Wind power is also more efficient than solar. It has a higher ‘plant-load factor’ — the ratio of actual power generated to the maximum that is possible — and utilises the transmission infrastructure better than solar, Bansal says. Therefore, even with the same cost at the point of production, the “landed cost” to the end user will be lower with wind power, he says.
The flip side is, of course, winds vary and are intermittent, so hybrid solutions are necessary to keep the supply and grids stable, Renjith says.
There are some geographies in India where the pumped hydro storage can be a “fantastic solution,” Palashikar says. Pumped hydro projects involve pumping water to upstream reservoirs and releasing them to produce electricity when needed—for example to make up for the intermittent nature of a wind power installation.
Globally, GE has achieved significant success with the pumped hydro technology and the company is bringing it to India as well, in addition to what is on offer within its Indian operations. Customers are interested and the government is “very pragmatic” about this as well, he says.

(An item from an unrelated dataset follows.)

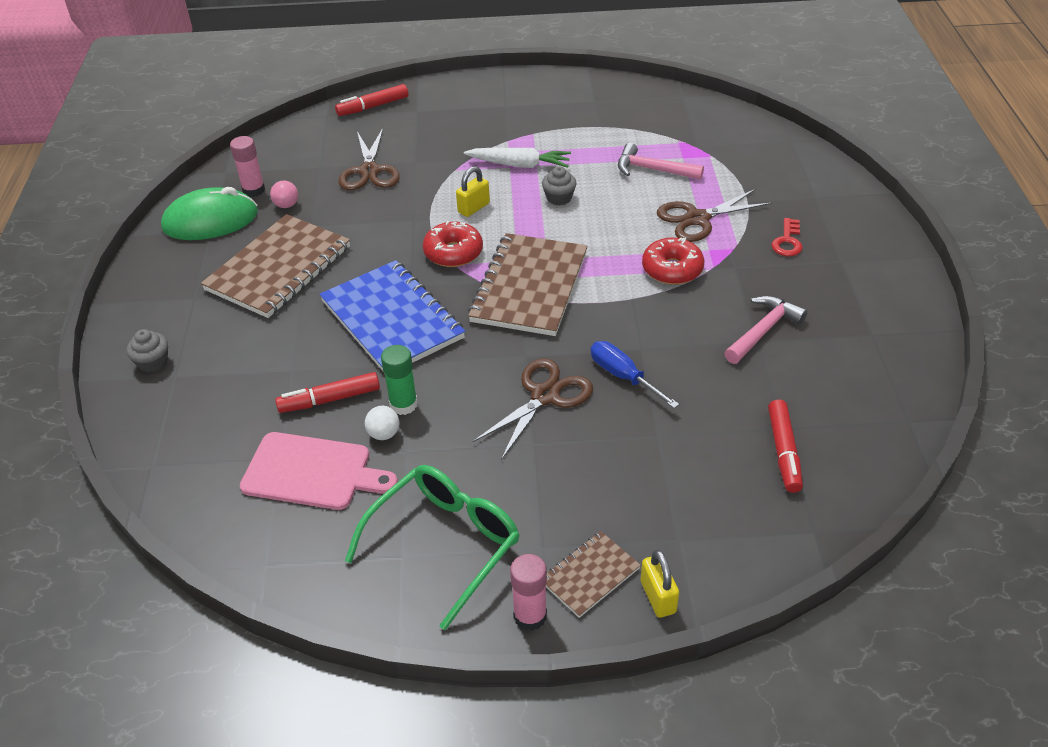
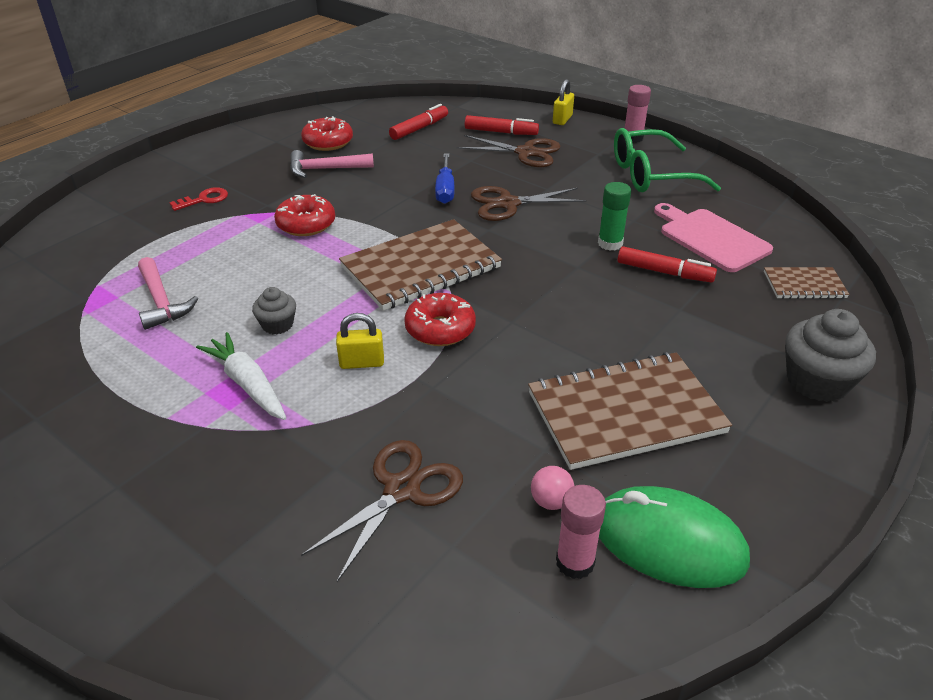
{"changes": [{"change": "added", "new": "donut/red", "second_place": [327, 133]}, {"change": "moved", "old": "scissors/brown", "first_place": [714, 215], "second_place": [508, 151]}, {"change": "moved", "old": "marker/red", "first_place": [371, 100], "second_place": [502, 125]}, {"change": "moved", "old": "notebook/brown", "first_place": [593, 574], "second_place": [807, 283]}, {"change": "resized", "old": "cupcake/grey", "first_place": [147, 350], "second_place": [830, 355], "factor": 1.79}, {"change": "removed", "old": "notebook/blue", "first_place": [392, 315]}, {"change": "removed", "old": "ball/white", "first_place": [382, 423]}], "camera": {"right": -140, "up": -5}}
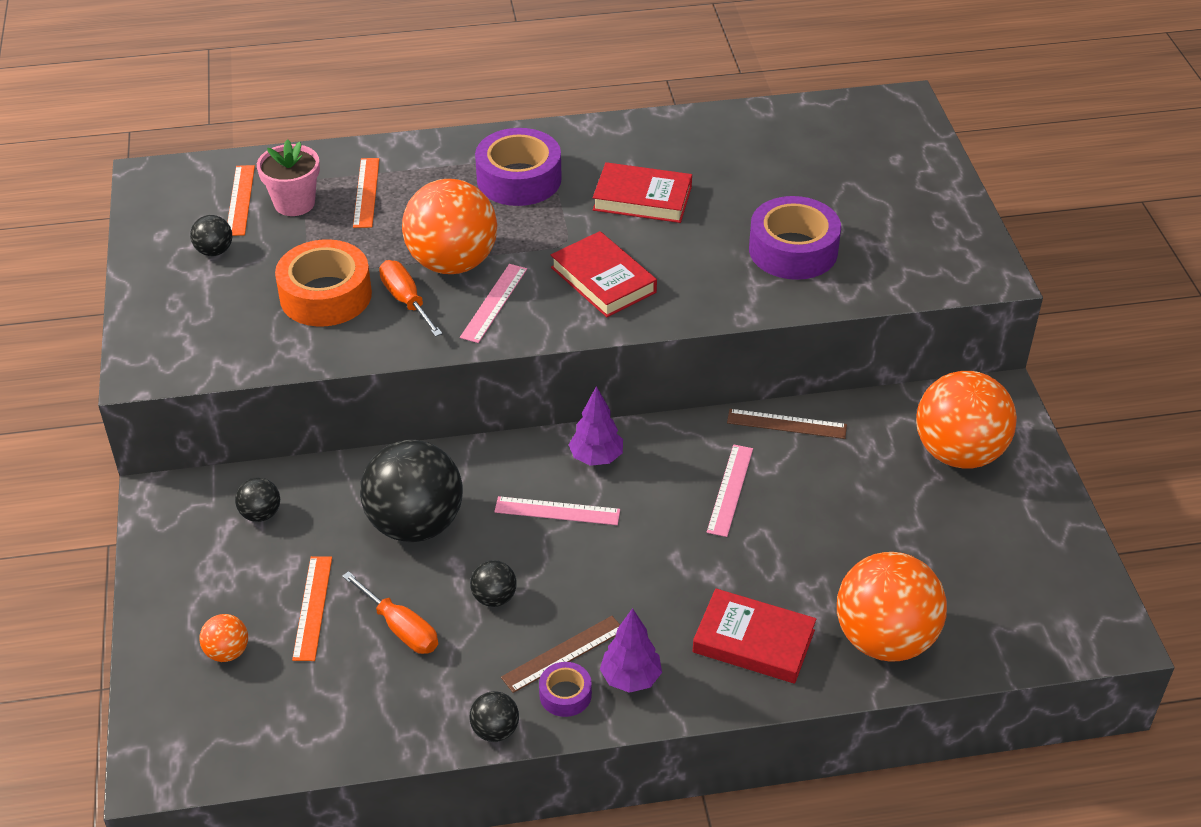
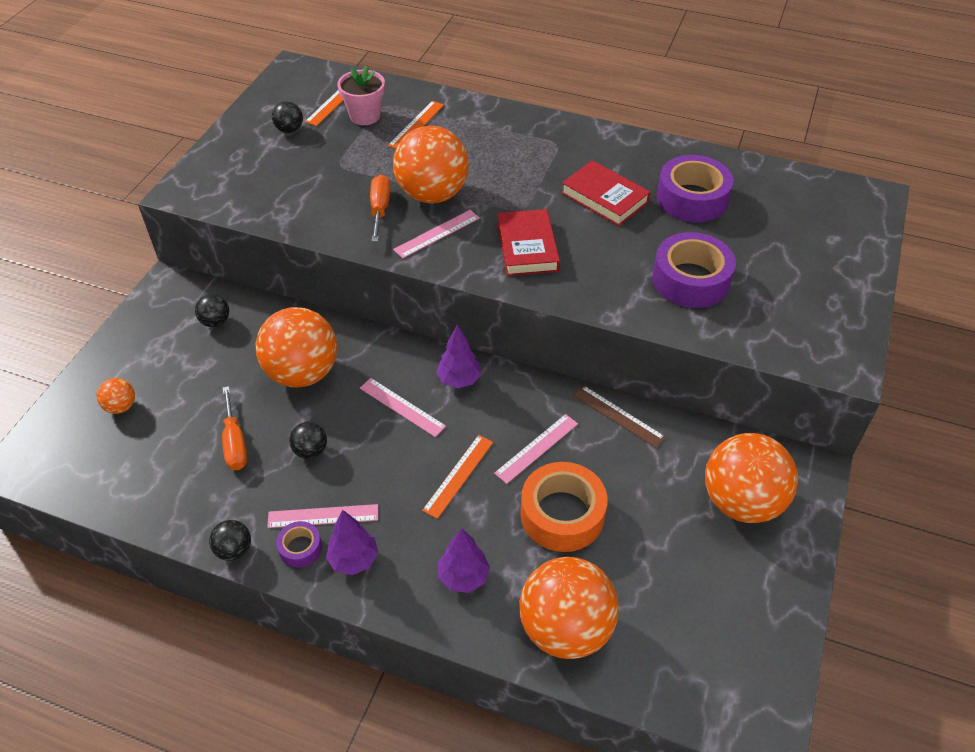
{"changes": [{"change": "recoloured", "old": "ball/black", "new": "ball/orange", "first_place": [411, 491], "second_place": [296, 347]}, {"change": "recoloured", "old": "ruler/brown", "new": "ruler/pink", "first_place": [560, 654], "second_place": [322, 516]}, {"change": "moved", "old": "ruler/orange", "first_place": [312, 608], "second_place": [457, 477]}, {"change": "replaced", "old": "book/red", "new": "tree/purple", "first_place": [754, 636], "second_place": [464, 560]}, {"change": "moved", "old": "tape/orange", "first_place": [323, 282], "second_place": [564, 507]}, {"change": "moved", "old": "tape/purple", "first_place": [518, 167], "second_place": [694, 188]}], "camera": {"right": 30, "up": 5}}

Finally, gas-based power projects—which burn natural gas, and are used world over—can also complement round-the-clock renewables. GE invested $3.8 billion in 2020 R&D companywide, including customer and partner funded projects.A bird’s eye view of GE’s multi-modal factory in Pune. GE manufactures products across aviation, power, renewable energy and health care in India
Embrace the transition
As India steps up its efforts on these multiple fronts, there will be a transition, and that change will not only affect industry, but it will touch every household. To go from the current scenario where the biggest source of India’s electricity is coal to renewable energy, “the transition will be slow, and what we’re learning from the best experts is that it will also be potentially expensive”, Palashikar says.
There won’t be step-jump shifts to solutions like green hydrogen or storage with low rates of what is called ‘levelised cost’ of electricity. “The solutions are not going to start at a low cost point, however we will have to embrace this transition and we will have to walk across this bridge,” he says.

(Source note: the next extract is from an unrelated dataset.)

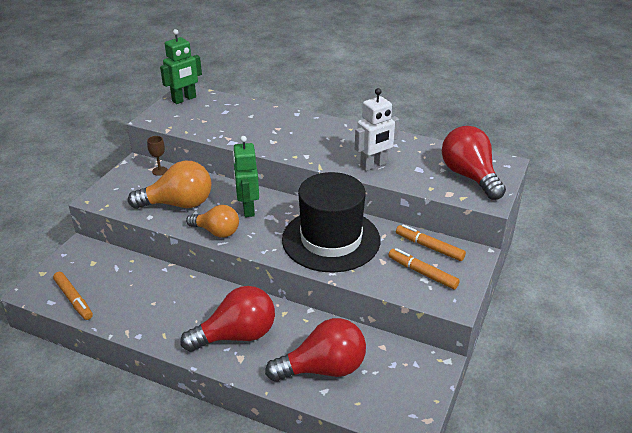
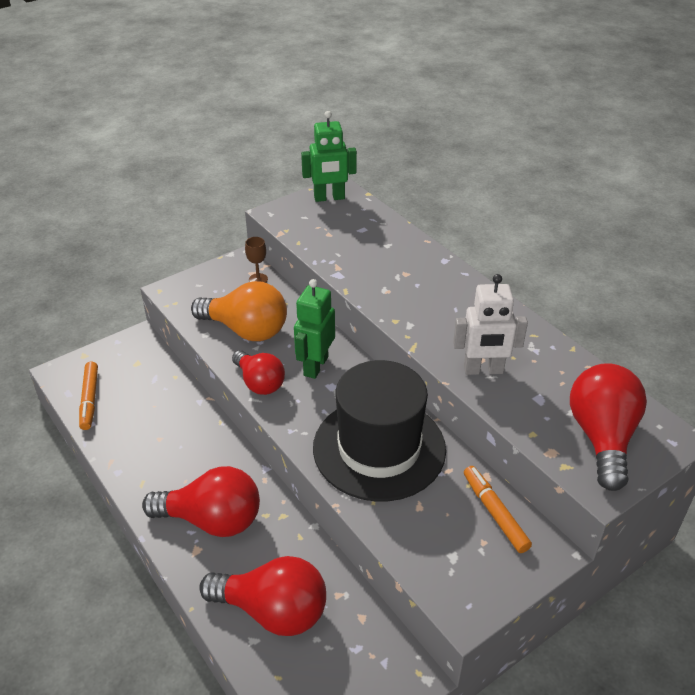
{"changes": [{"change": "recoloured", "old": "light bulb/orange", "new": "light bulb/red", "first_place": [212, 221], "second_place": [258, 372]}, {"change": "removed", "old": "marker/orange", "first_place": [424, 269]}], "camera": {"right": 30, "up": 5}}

For industry, the manufacturing sector is already using conventional energy and therefore will need to make the transition to renewables and round-the-clock renewables. With India’s new-age internet companies, however, as newer companies, they have the opportunity to have business models that will allow them to “afford and lead the adoption” of renewables, he says.
Their data centres, for example, can use a combination of renewables and clean hydrogen. Whether it is for an individual household or a factory or a software products company, “it comes down to reliable, affordable and sustainable power.” While the options for individual consumers, traditional industries and the internet economy will vary, “this is the ‘trilemma’ that we will have to solve for decarbonisation”.